Friday, October 17, 2008

The theology of curves


Did you know that every line drawn on a graph has a formula which describes its path perfectly?

Chatting with a friend of mine at 1am this morning got me thinking about how sometimes we have no idea what God seems to be up to and your life seems to be a bit like an erratic curve on a graph. Let's face it, we like to know what's going to happen next in our lives - if we could choose to have a line to represent our lives then it would be a straight line (linear) graph. Always constant, the gradient never changes, and easy as pi (pardon the maths pun) to work out what it's going to look like 10, 50 or 10,000 steps down the line. In short - with a linear line, we can work it out very easily and predict what's going to happen.

But our lives aren't linear lines, they're curved and meandering, what's know as a differential curve. A-level maths teaches you that a differential curve which meanders around all in what looks to be a highly erratic way can be nigh on impossible to predict.
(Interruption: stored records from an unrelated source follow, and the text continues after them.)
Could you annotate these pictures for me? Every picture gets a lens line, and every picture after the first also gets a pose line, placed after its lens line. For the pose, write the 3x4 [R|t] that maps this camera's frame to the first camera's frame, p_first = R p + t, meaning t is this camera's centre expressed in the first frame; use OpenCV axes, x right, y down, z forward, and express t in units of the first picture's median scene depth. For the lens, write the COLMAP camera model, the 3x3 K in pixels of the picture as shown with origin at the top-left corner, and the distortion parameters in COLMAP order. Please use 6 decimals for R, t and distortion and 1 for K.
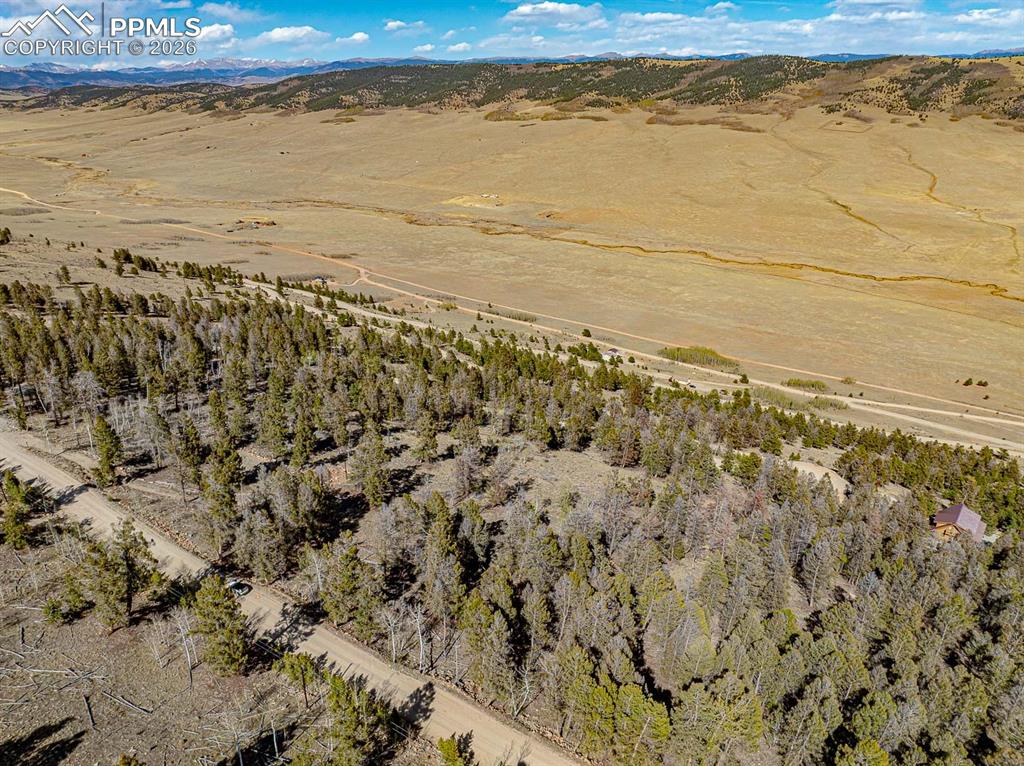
lens RADIAL K [[721.5, 0, 512.8], [0, 721.5, 383.7], [0, 0, 1]] dist [-0.045600, 0.014334]
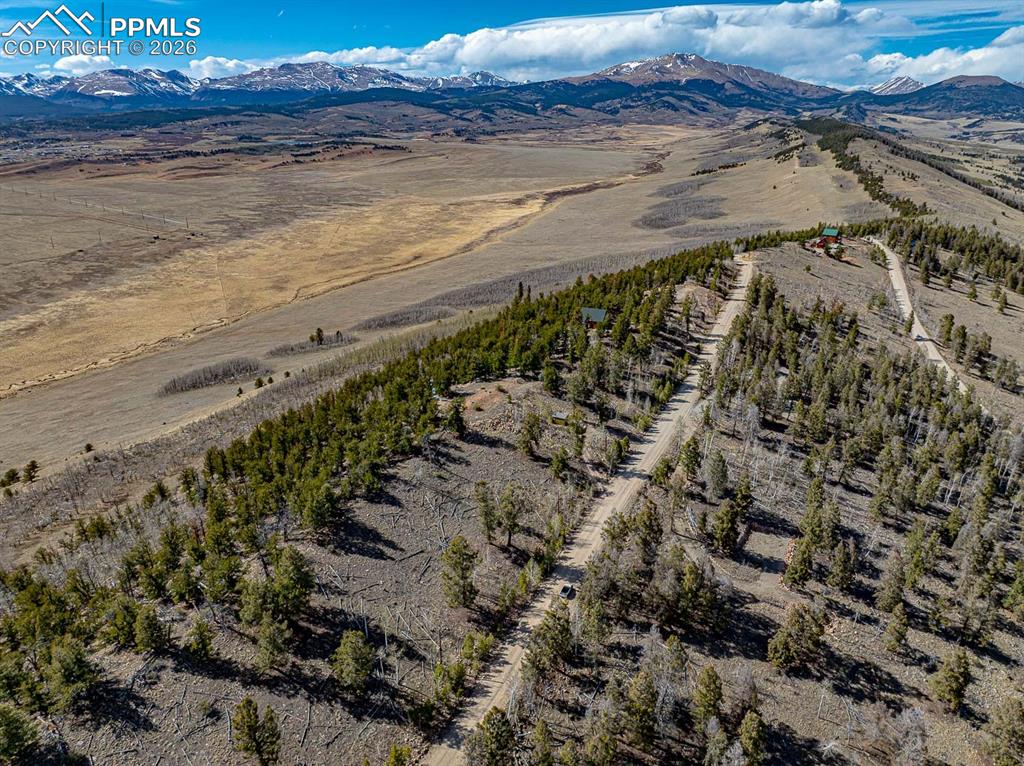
lens RADIAL K [[721.5, 0, 512.8], [0, 721.5, 383.7], [0, 0, 1]] dist [-0.045600, 0.014334]
pose [[0.123314, 0.374767, -0.918881, 0.044102], [-0.401094, 0.865769, 0.299278, -0.025851], [0.907699, 0.331653, 0.257079, 0.035478]]
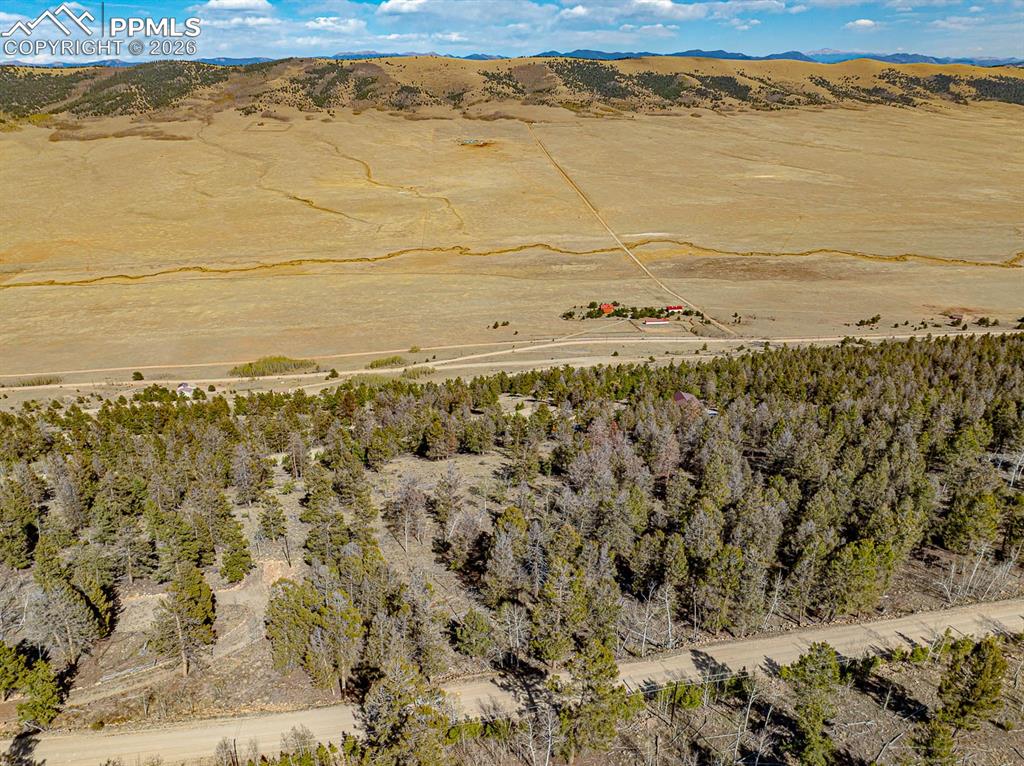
lens RADIAL K [[721.5, 0, 512.8], [0, 721.5, 383.7], [0, 0, 1]] dist [-0.045600, 0.014334]
pose [[0.723317, -0.281925, 0.630342, -0.053333], [0.285400, 0.953295, 0.098872, -0.007933], [-0.628776, 0.108384, 0.769996, 0.020394]]
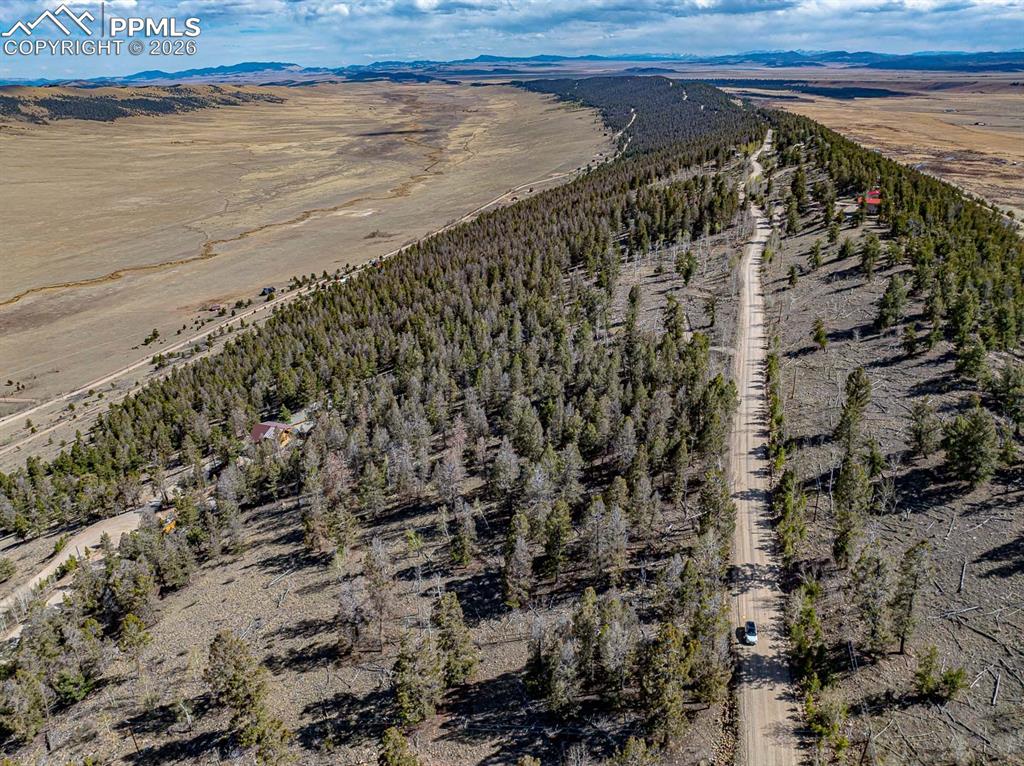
lens RADIAL K [[721.5, 0, 512.8], [0, 721.5, 383.7], [0, 0, 1]] dist [-0.045600, 0.014334]
pose [[-0.307908, -0.371985, 0.875682, -0.069792], [0.411685, 0.777679, 0.475111, -0.036111], [-0.857734, 0.506796, -0.086313, 0.086015]]
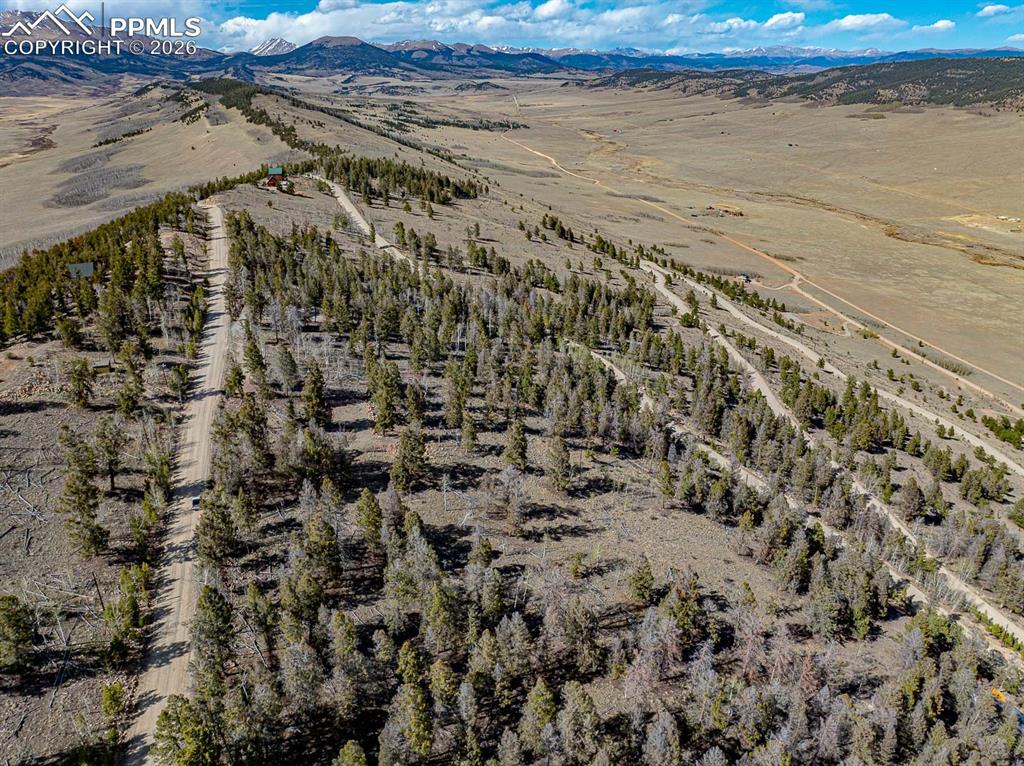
lens RADIAL K [[721.5, 0, 512.8], [0, 721.5, 383.7], [0, 0, 1]] dist [-0.045600, 0.014334]
pose [[0.773047, 0.265627, -0.576057, 0.048213], [-0.257455, 0.961330, 0.097786, -0.011610], [0.579755, 0.072715, 0.811540, 0.023740]]
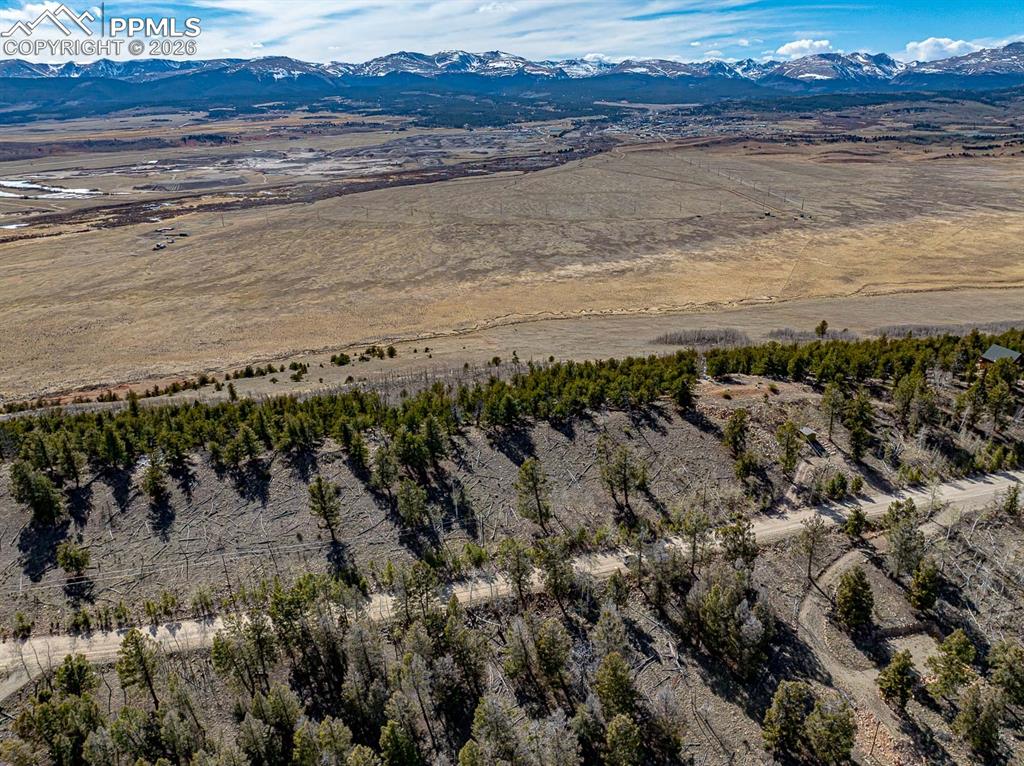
lens RADIAL K [[721.5, 0, 512.8], [0, 721.5, 383.7], [0, 0, 1]] dist [-0.045600, 0.014334]
pose [[-0.671443, 0.299194, -0.677972, 0.039187], [-0.281859, 0.743007, 0.607039, -0.048919], [0.685361, 0.598685, -0.414556, 0.087896]]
Cue much flustering about not being able to predict this seemingly erratic path.

The great thing about curves however (well, as a maths bod) is that all curves have a formula which enables you to predict how the line will progress - perfectly. How encouraging to be reminded that God knows that formula - he just reveals a little bit of the line's path each day.

We may not be able to predict what's coming up next, or where our paths are going to pitch and soar (and sometimes seem to change direction), but we serve a God who knows that path back to front. He knows the formula that describes our path perfectly - from year to year, day to day, situation to situation. Our lives have some of the most complicated differential curves in all creation, so delicately interwoven into God's plan that it makes my head hurt.

And for each line that's carefully and lovingly woven into his marvelous plan, he knows the formula that describes where it's going. Perfectly. Let's learn to trust Him in the plotting of our paths.